В отличие от предыдущего, этот проход тянулся несоизмеримо дольше. Но если вначале, ввиду его чрезмерной узости, Флорентине приходилось идти практически боком, то вскоре проход расширился, а его округлый свод неуклонно поднялся выше, превратившись в широкий каменный коридор, по стенам которого мягким светом полыхали факелы. Затхлость и древность обитали здесь. Воздух казался таким сухим и горьким от пыли, что девушка зашлась невольным кашлем. В причудливых плясках огня она слышала тихие ритмы и властные призывы, а скачущие тени будто скрывали за собой первобытные или средневековые петроглифы. Временами путь был схож с подземными лабиринтами пирамид, а иногда принимал форму зодческого творения, созданного для прекрасной Пасифаи легендарным Дедалом. Каменные стены и пол, выложенный длинными шероховатыми плитами, то покрывались сухим песочным налетом, то сочились влагой и обрастали плесенью.

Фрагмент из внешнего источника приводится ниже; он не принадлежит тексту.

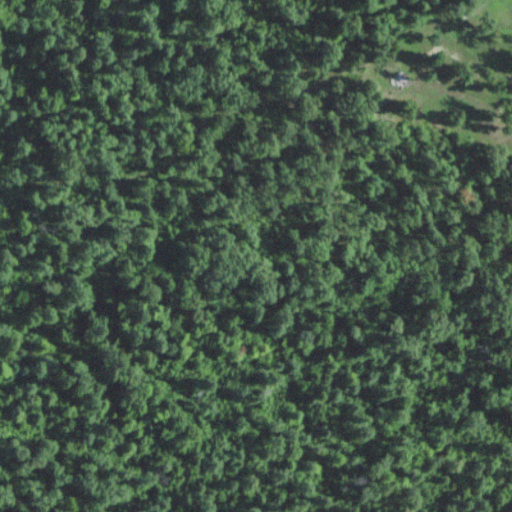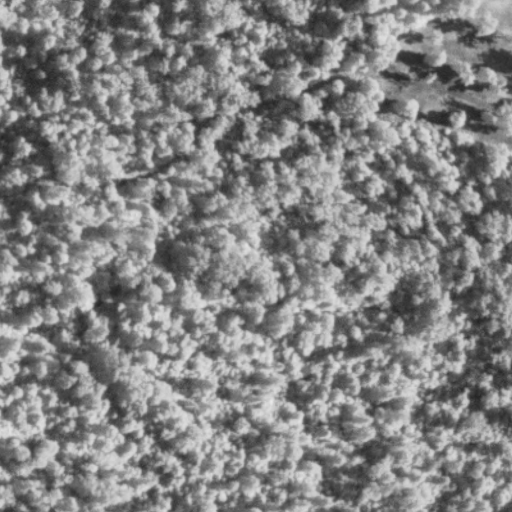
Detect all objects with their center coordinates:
road: (445, 43)
road: (457, 47)
road: (447, 51)
road: (484, 64)
road: (462, 93)
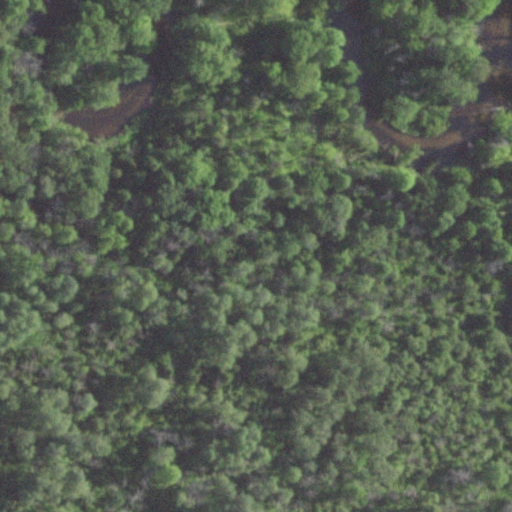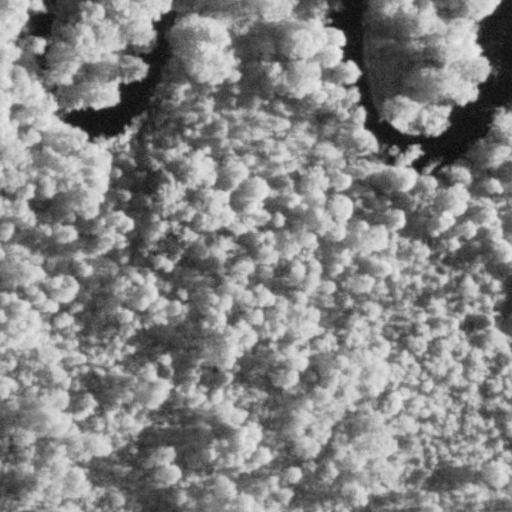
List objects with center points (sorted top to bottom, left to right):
river: (296, 1)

Облик тусклого пространства попеременно менялся, преображаясь с течением времени. У девушки возникло тягостное впечатление, что эта дорога нескончаема и ведет в темноту, в пустоту, в бездну. В душе Флорентины медленно зарождался страх, но, не успев пустить вглубь пагубные корни, он бесследно исчез, поскольку в глубине туннеля забрезжил долгожданный свет.

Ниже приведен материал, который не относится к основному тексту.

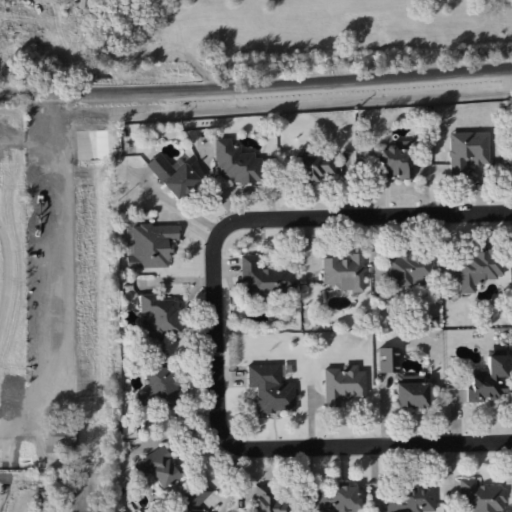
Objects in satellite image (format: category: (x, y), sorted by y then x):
road: (256, 86)
building: (466, 151)
building: (395, 160)
building: (236, 163)
building: (314, 168)
building: (172, 175)
building: (151, 245)
building: (407, 267)
crop: (40, 268)
building: (477, 268)
building: (343, 272)
building: (265, 278)
building: (159, 316)
road: (217, 332)
building: (387, 359)
building: (490, 378)
building: (342, 383)
building: (160, 388)
building: (270, 388)
building: (411, 391)
building: (156, 468)
building: (482, 496)
building: (338, 498)
building: (194, 499)
building: (410, 499)
building: (269, 500)
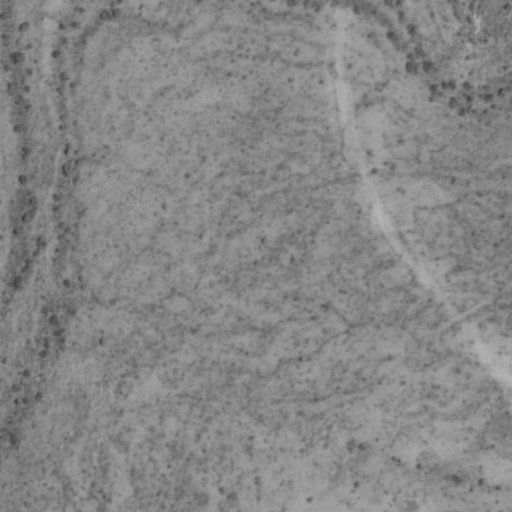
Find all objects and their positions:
road: (378, 212)
park: (256, 256)
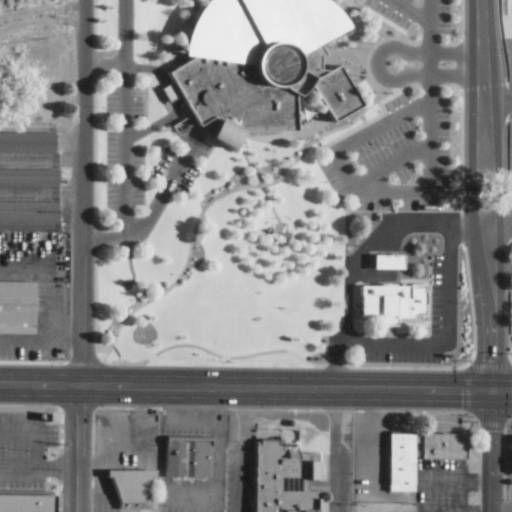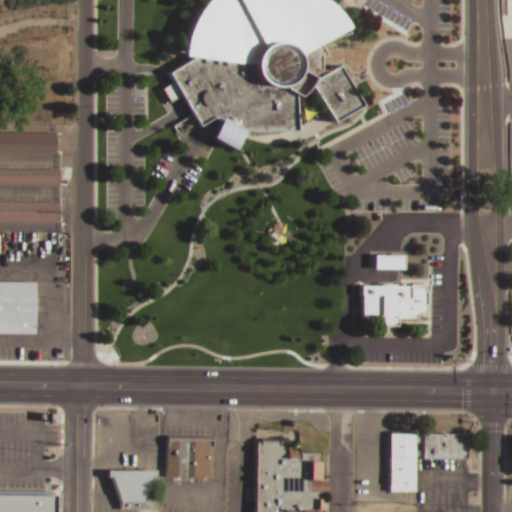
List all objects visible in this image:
road: (95, 7)
road: (408, 11)
road: (380, 17)
road: (41, 23)
road: (440, 46)
road: (151, 65)
building: (257, 65)
building: (258, 65)
road: (105, 66)
road: (451, 77)
road: (481, 77)
road: (96, 91)
road: (176, 101)
road: (497, 101)
road: (147, 118)
road: (125, 119)
parking lot: (401, 120)
road: (511, 140)
building: (27, 143)
building: (26, 145)
parking lot: (142, 168)
building: (28, 176)
building: (29, 177)
road: (497, 190)
road: (471, 192)
road: (83, 193)
road: (414, 193)
road: (510, 196)
road: (156, 204)
road: (463, 211)
building: (28, 212)
building: (29, 212)
building: (386, 263)
building: (387, 265)
building: (391, 303)
building: (15, 306)
building: (390, 306)
building: (15, 307)
road: (493, 369)
road: (256, 388)
traffic signals: (493, 393)
road: (36, 431)
road: (80, 449)
building: (443, 449)
parking lot: (26, 451)
building: (417, 456)
building: (187, 457)
building: (189, 462)
building: (400, 465)
road: (40, 470)
building: (283, 475)
building: (285, 479)
building: (131, 489)
building: (131, 489)
building: (24, 501)
building: (25, 501)
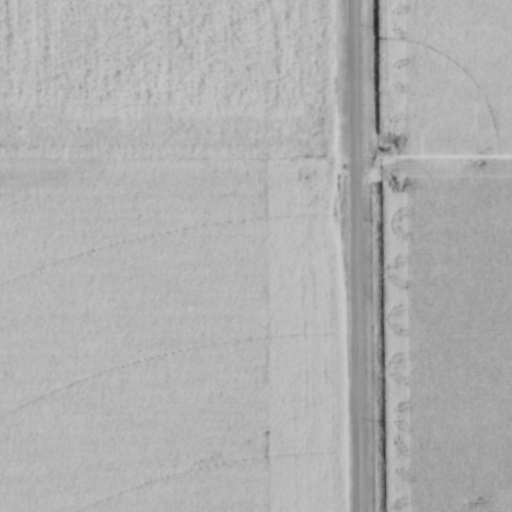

Быстро пробежав оставшийся отрезок пути, девушка осторожно приблизилась к полукруглой арке, которой заканчивался страшный каменный коридор. Как только Флорентина вышла из его гнетущих стен, перед ней широкой панорамой раскинулся величественный зал, расписными сводами уходящий ввысь настолько, что огромный полый купол терялся из виду то ли из-за тусклого света, наполненного извечной пылью, то ли из-за серого плотного тумана, похожего на клубы дыма и нависшего угрюмым предупреждением. На парусах, еще виднеющихся под белесо-серой воздушной завесой, но расположенных так высоко, что едва ли глаз был способен различить детали, рукой неизвестного мастера были нанесены многочисленные фрески, но различить их сюжеты Флорентина так и не смогла. Сквозь узкие арочные окошечки, испещрившие всю нижнюю часть купола, только с одной стороны падали алые лучи заката, пронзая тусклое пространство и багровой тенью ложась на единственно освещенную роспись.
Фреска была выполнена в золотых и охровых тонах, а падающий огненный отсвет придавал ей фантасмагорические черты. Сцена, изображающая танец грациозной Саломеи перед Иродом Антипой, на глазах превращалась в художественное олицетворение безжалостной пляски смерти. Картина несла в себе ужасающий в своей простоте смысл, понятный всякому, кто взглянет на нее. Удушающая волна страха вновь поднялась из бездонных глубин. Девушке становилось все сложнее справиться с собой, и лишь благодаря отчаянному усилию воли она в очередной раз переборола ужас, безотчетно охватывающий ее, и вернулась к дальнейшему осмотру зала.
Облицовка колонн отличалась необыкновенной роскошью: каррарский мрамор, агатовый оникс, порфир и нункирхенская яшма — пестрота всех камней сливалась в удивительный калейдоскоп, создавая ощущение раздвоенности чувств. Взгляд стремился охватить весь зал, как единое и монолитное целое, но вскоре смирился с невозможностью этой задачи, пресытился и, наконец, потух. Всего через несколько минут Флорентину начали утомлять нависшие своды, величественный купол, различные фрески и редкие камни. Тело полнилось усталостью, скорее моральной, чем физической, девушка ощущала непреодолимый гнет, который, казалось, исходил из самих ликов, изображенных на древних фресках, и тяжесть, исходящую с вершин.